■ Problem details ■
The lines of the records that include "shoulder" should all be copied.

■ Extracted data ■

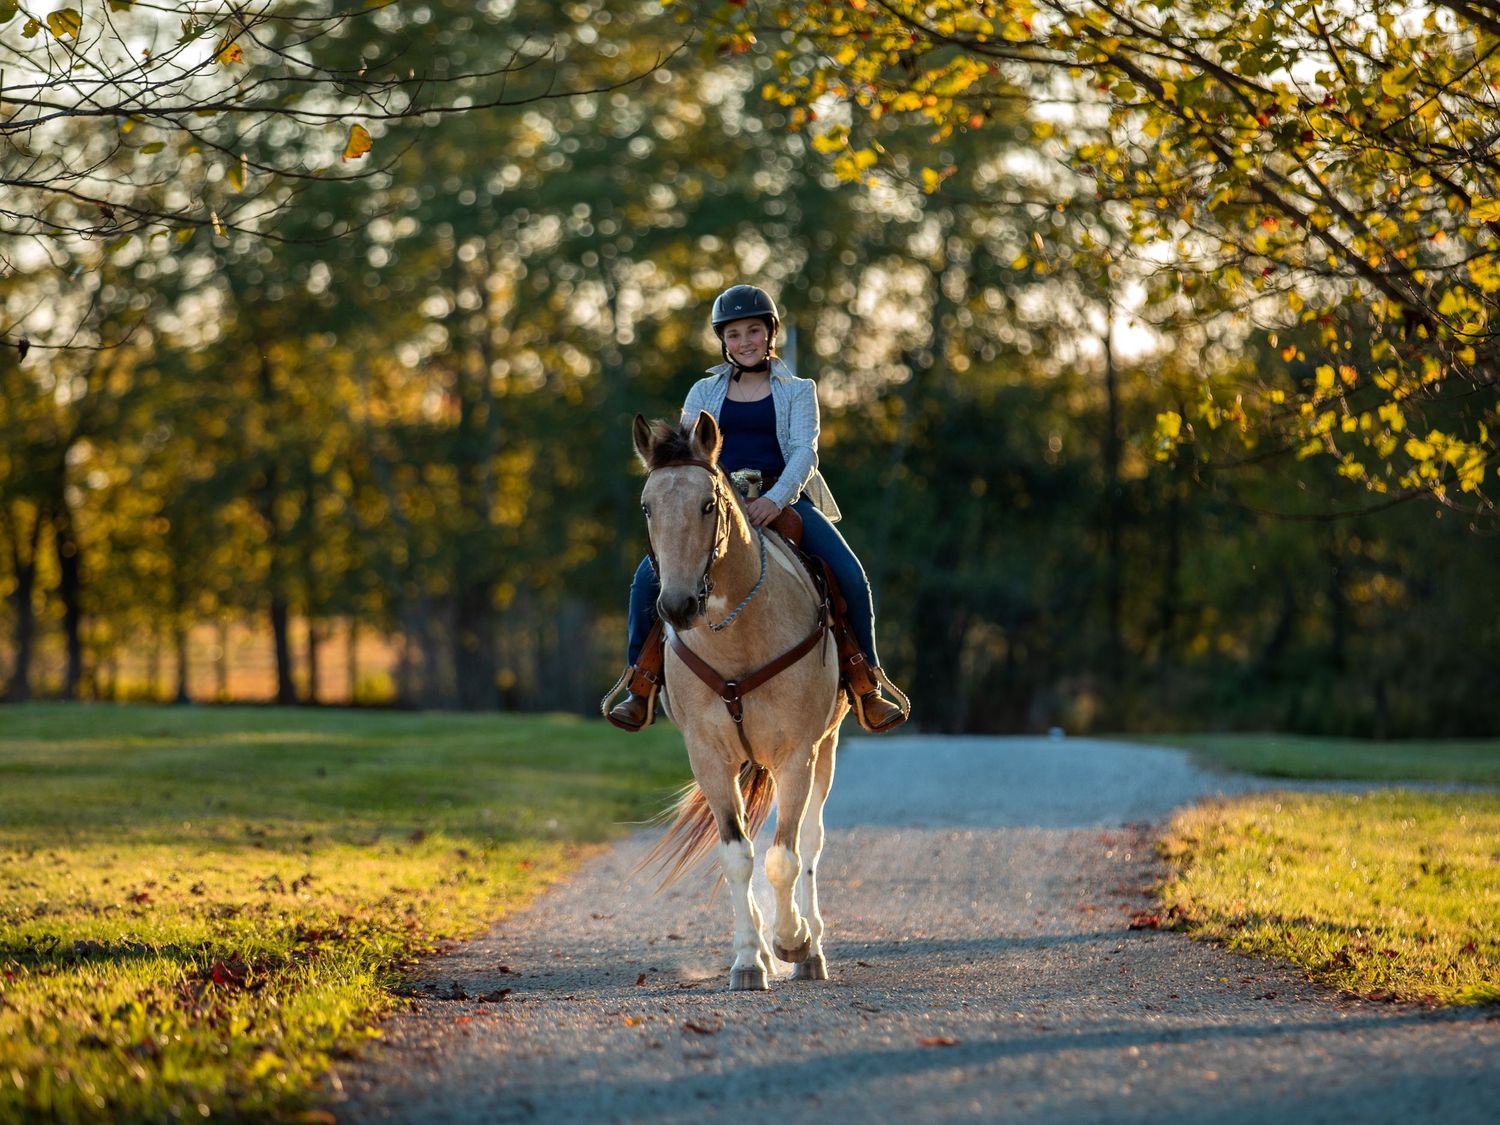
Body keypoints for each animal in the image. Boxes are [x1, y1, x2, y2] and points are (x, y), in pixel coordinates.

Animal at [633, 409, 849, 991]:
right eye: (647, 506)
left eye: (707, 505)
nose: (677, 605)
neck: (739, 635)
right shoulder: (710, 758)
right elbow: (737, 856)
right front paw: (751, 960)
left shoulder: (797, 754)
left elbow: (785, 858)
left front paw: (793, 940)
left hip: (826, 747)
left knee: (812, 842)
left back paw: (812, 947)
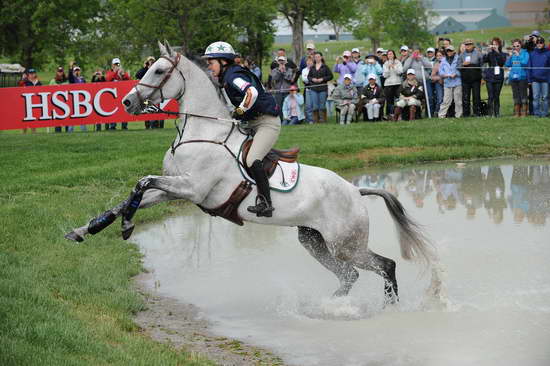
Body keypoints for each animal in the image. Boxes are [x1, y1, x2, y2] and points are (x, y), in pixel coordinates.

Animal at [66, 41, 436, 302]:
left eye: (157, 71)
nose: (127, 103)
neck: (201, 132)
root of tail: (356, 191)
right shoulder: (173, 188)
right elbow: (132, 195)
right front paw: (87, 229)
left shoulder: (192, 188)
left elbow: (142, 182)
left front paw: (126, 227)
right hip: (314, 240)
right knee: (349, 276)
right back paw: (328, 307)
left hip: (346, 243)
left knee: (384, 266)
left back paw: (388, 309)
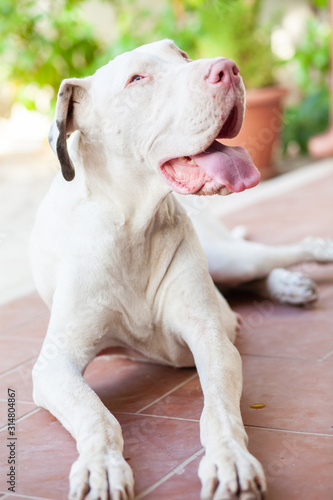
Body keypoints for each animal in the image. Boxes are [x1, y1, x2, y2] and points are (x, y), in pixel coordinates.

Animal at [29, 40, 332, 500]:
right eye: (137, 79)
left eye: (184, 55)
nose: (228, 68)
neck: (132, 226)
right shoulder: (53, 365)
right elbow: (96, 415)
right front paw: (101, 465)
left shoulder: (212, 340)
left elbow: (219, 410)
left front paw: (230, 459)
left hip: (230, 257)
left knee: (271, 257)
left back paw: (305, 266)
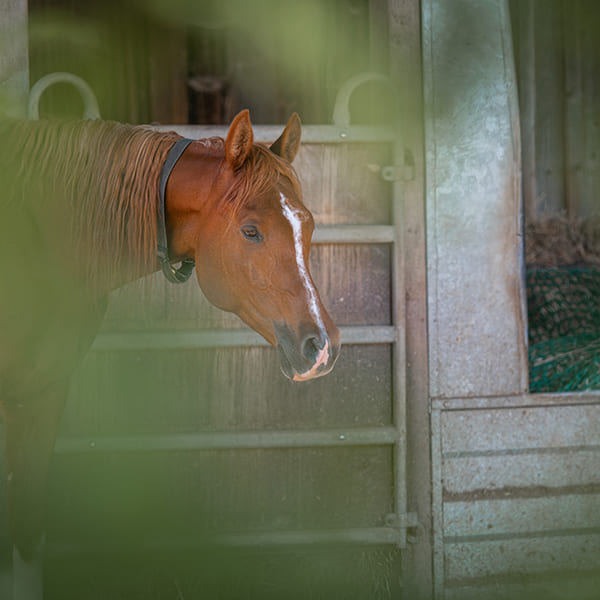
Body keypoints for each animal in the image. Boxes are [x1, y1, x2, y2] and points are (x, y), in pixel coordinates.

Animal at [0, 110, 340, 596]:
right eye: (250, 231)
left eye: (308, 226)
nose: (321, 347)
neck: (35, 243)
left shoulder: (40, 393)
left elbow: (25, 533)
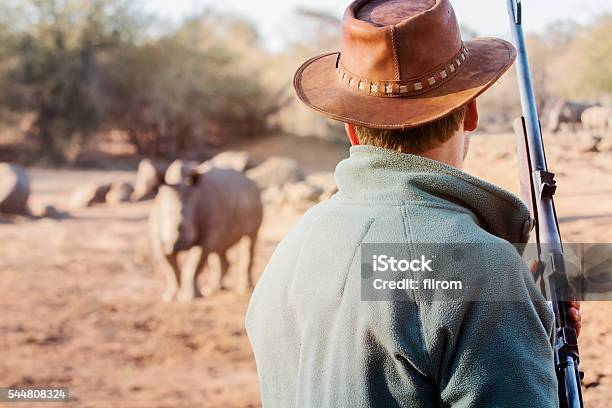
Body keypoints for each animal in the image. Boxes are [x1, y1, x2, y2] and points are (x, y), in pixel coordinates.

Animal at [151, 161, 262, 302]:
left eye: (186, 225)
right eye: (161, 221)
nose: (172, 246)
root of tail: (249, 180)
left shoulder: (205, 235)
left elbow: (193, 264)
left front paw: (188, 298)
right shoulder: (156, 236)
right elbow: (168, 267)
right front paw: (169, 297)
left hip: (255, 202)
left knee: (249, 240)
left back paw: (244, 290)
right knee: (220, 248)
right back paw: (213, 289)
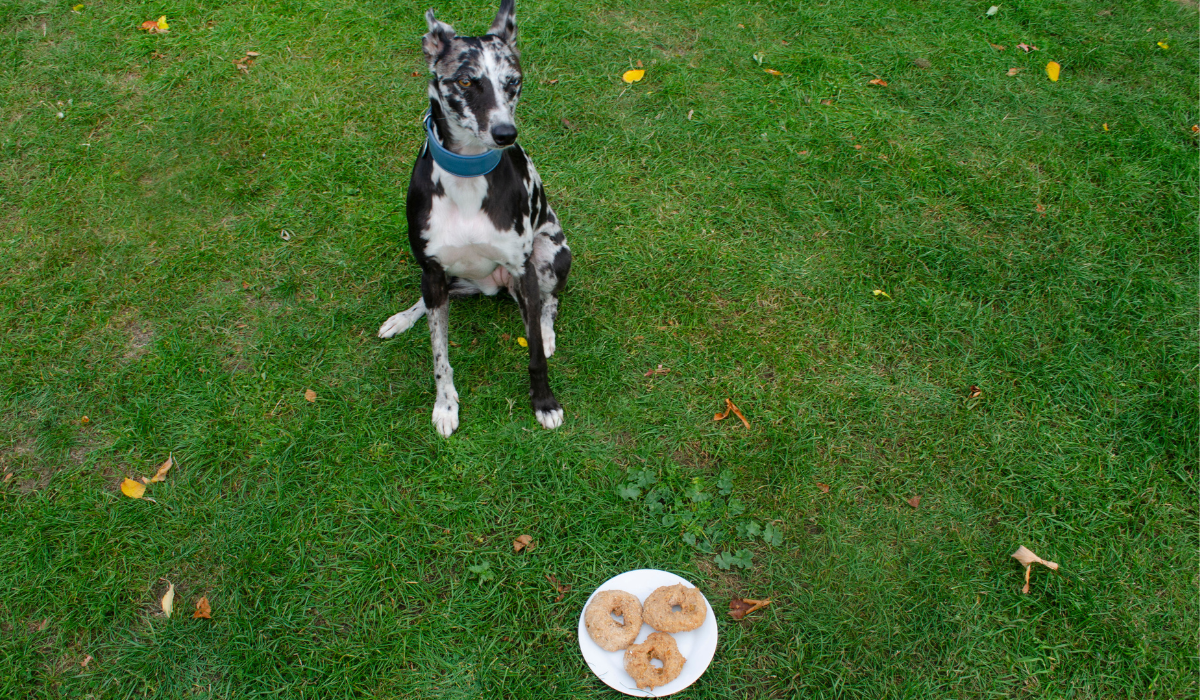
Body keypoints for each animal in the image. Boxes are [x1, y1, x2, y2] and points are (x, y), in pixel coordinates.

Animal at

■ Solution to this exercise ■
right shoulder: (710, 758)
left shoulder: (797, 754)
right shoulder: (173, 188)
left shoulder: (192, 188)
right shoulder: (53, 365)
left shoulder: (212, 340)
left shoulder: (40, 393)
left shoulder: (205, 235)
right shoulder: (156, 236)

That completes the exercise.